RG: É possível dizer que a figura do ministro Gilmar Mendes está no centro do processo de erosão da credibilidade do STF e possivelmente do Judiciário como um todo.

O trânsito notório do ministro no alto escalão do PSDB e PMDB, somada a um combate agressivo e expresso ao PT (da qual é exemplar seu voto a favor da doação de empresas em campanhas eleitorais), transmite a ideia de que suas decisões são comandadas por essas afinidades e desafetos ao invés de serem motivadas por regras gerais e aplicáveis universalmente.

São situações que colocam o Ministro na situação de alguém potencialmente interessado no resultado dos casos que está julgando e, por esse motivo, ressoa uma percepção ampla de comprometimento de sua imparcialidade.

CC: Mendes afirmou no julgamento sobre a chapa Dilma-Temer que “a instabilidade política do país influencia a decisão do TSE”. Como você avalia esse tipo de posição?
RG: A princípio a frase poderia ser a expressão de uma concepção jurídica controversa, porém legítima, de que as decisões judiciais precisam ser bem pautadas pelas consequências políticas, econômicas ou sociais.

De certa maneira é algo especialmente presente na mentalidade de diversos ministros do Supremo que historicamente tem esse compromisso com a estabilidade política em detrimento da aplicação do Direito.
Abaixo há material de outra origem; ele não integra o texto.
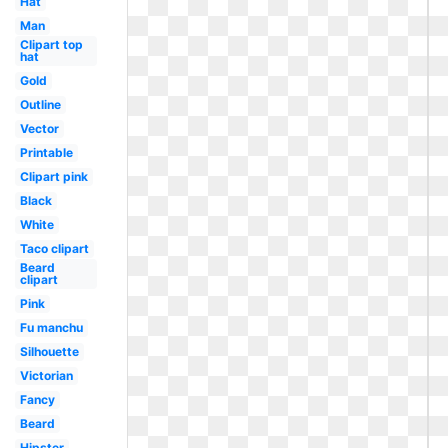
Hat
Man
Clipart top
hat
Gold
Outline
Vector
Printable
Clipart pink
Black
White
Taco clipart
Beard
clipart
Pink
Fu manchu
Silhouette
Victorian
Fancy
Beard
Hipster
Há diversas decisões do Supremo em que irregularidades e ilegalidades são aceitas ou toleradas em prol de alguma ideia de estabilidade.

Contudo, se fosse esse o caso, seria importante que esta consideração estivessem presentes nas considerações do ministro ao longo de todo o processo da cassação da chapa Dilma-Temer.

Porém, conforme narrativa presente no voto do Ministro Herman Benjamin no caso, o que se viu foi um comprometimento de Mendes com o discurso de aplicação estrita da legislação durante o governo Dilma, mas comprometido a estabilidade política durante o governo Temer. Sendo este o caso, a frase indica adaptação dos discursos à conveniência do momento.

CC: Os dois pedidos de impeachment e as oito arguições de impedimento são um fator para a deterioração da imagem do ministro?

RG: Não acredito que os pedidos de impedimento sejam relevantes para deterioração da imagem pública de qualquer ministro do Supremo porque é razoavelmente fácil apresentar essas petições.

A perda de confiança da população em um ministro ou que qualquer juiz decorre de uma percepção de parcialidade e voluntarismo. Ao acreditar que um magistrado age como um político togado, não há porque confiar que a lei será aplicada com as virtudes esperadas de um juiz.

Essa perda de confiança decorre muito mais do acúmulo lento, gradual e constante de exposição do ministro a situações de acentuadas contradições.

CC: Carmem Lúcia avalia agora o pedido de suspeição, e dados informam que o STF não tem histórico de julgar as arguições de suspeição e impedimento protocoladas no Tribunal. Caso a ministra leve a julgamento, a opinião pública aprofundará sua desconfiança em relação à Corte?

RG: A lei estabeleceu um sistema pelo qual a imparcialidade dos ministros deve ser controlada por seus pares. É o conjunto de ministros do Supremo que deve dizer se há um excesso por parte desses ou daquele ministro que não se considera impedido.

O que os dados revelam é que esse mecanismo não atua adequadamente. Os ministros não controlam uns aos outros, garantindo sua liberdade para agir com suspeita de imparcialidade caso queiram.

Esse é um cenário que contribui duplamente para o desgaste da imagem do Tribunal. Em primeiro lugar em razão de cada notícia que individualmente expõem os ministros, gerando o acúmulo de episódios em que ministros votam e decidem casos nos quais paira a suspeita de parcialidade. Esse desgaste é reforçado pela percepção de que isso ocorre impunemente como se os ministros pudessem violar livremente a lei processual sem medo ou controle.

Se o Supremo controlar a atuação do Ministro Gilmar Mendes será inédito como inusitado. Contudo, seria uma forma importante do Tribunal tentar remediar o quadro atual, que já é de amplo desgaste.